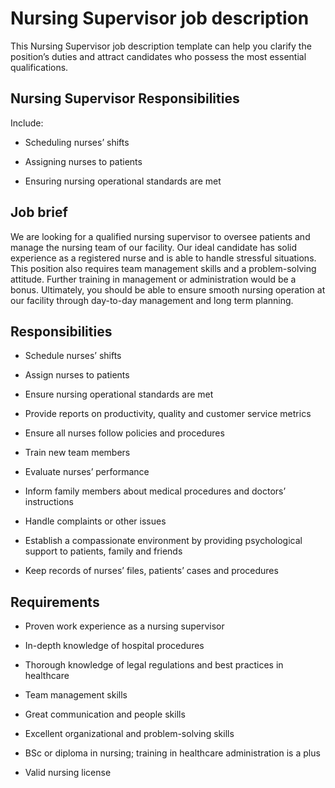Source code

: # Nursing Supervisor job description
This Nursing Supervisor job description template can help you clarify the position’s duties and attract candidates who possess the most essential qualifications.


## Nursing Supervisor Responsibilities

Include:

* Scheduling nurses’ shifts

* Assigning nurses to patients

* Ensuring nursing operational standards are met


## Job brief

We are looking for a qualified nursing supervisor to oversee patients and manage the nursing team of our facility.
Our ideal candidate has solid experience as a registered nurse and is able to handle stressful situations. This position also requires team management skills and a problem-solving attitude. Further training in management or administration would be a bonus.
Ultimately, you should be able to ensure smooth nursing operation at our facility through day-to-day management and long term planning.


## Responsibilities

* Schedule nurses’ shifts

* Assign nurses to patients

* Ensure nursing operational standards are met

* Provide reports on productivity, quality and customer service metrics

* Ensure all nurses follow policies and procedures

* Train new team members

* Evaluate nurses’ performance

* Inform family members about medical procedures and doctors’ instructions

* Handle complaints or other issues

* Establish a compassionate environment by providing psychological support to patients, family and friends

* Keep records of nurses’ files, patients’ cases and procedures


## Requirements

* Proven work experience as a nursing supervisor

* In-depth knowledge of hospital procedures

* Thorough knowledge of legal regulations and best practices in healthcare

* Team management skills

* Great communication and people skills

* Excellent organizational and problem-solving skills

* BSc or diploma in nursing; training in healthcare administration is a plus

* Valid nursing license
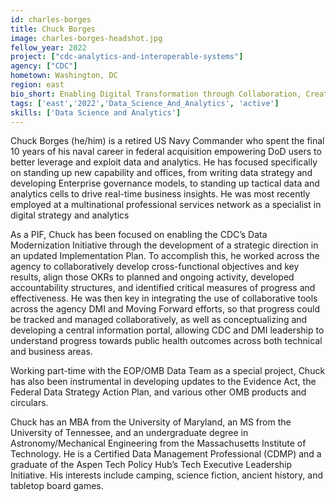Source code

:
 ```yaml
---
id: charles-borges
title: Chuck Borges
image: charles-borges-headshot.jpg
fellow_year: 2022
project: ["cdc-analytics-and-interoperable-systems"]
agency: ["CDC"]
hometown: Washington, DC
region: east
bio_short: Enabling Digital Transformation through Collaboration, Creativity, and Communication.
tags: ['east','2022','Data_Science_And_Analytics', 'active']
skills: ['Data Science and Analytics']
---
```


Chuck Borges (he/him) is a retired US Navy Commander who spent the final 10 years of his naval career in federal acquisition empowering DoD users to better leverage and exploit data and analytics. He has focused specifically on standing up new capability and offices, from writing data strategy and developing Enterprise governance models, to standing up tactical data and analytics cells to drive real-time business insights. He was most recently employed at a multinational professional services network as a specialist in digital strategy and analytics

As a PIF, Chuck has been focused on enabling the CDC’s Data Modernization Initiative through the development of a strategic direction in an updated Implementation Plan. To accomplish this, he worked across the agency to collaboratively develop cross-functional objectives and key results, align those OKRs to planned and ongoing activity, developed accountability structures, and identified critical measures of progress and effectiveness. He was then key in integrating the use of collaborative tools across the agency DMI and Moving Forward efforts, so that progress could be tracked and managed collaboratively, as well as conceptualizing and developing a central information portal, allowing CDC and DMI leadership to understand progress towards public health outcomes across both technical and business areas.

Working part-time with the EOP/OMB Data Team as a special project, Chuck has also been instrumental in developing updates to the Evidence Act, the Federal Data Strategy Action Plan, and various other OMB products and circulars.

Chuck has an MBA from the University of Maryland, an MS from the University of Tennessee, and an undergraduate degree in Astronomy/Mechanical Engineering from the Massachusetts Institute of Technology. He is a Certified Data Management Professional (CDMP) and a graduate of the Aspen Tech Policy Hub’s Tech Executive Leadership Initiative. His interests include camping, science fiction, ancient history, and tabletop board games.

#### Task statement
Your answer should be one number: how many lines of the material include the word "charles".

#### Exercise answer
2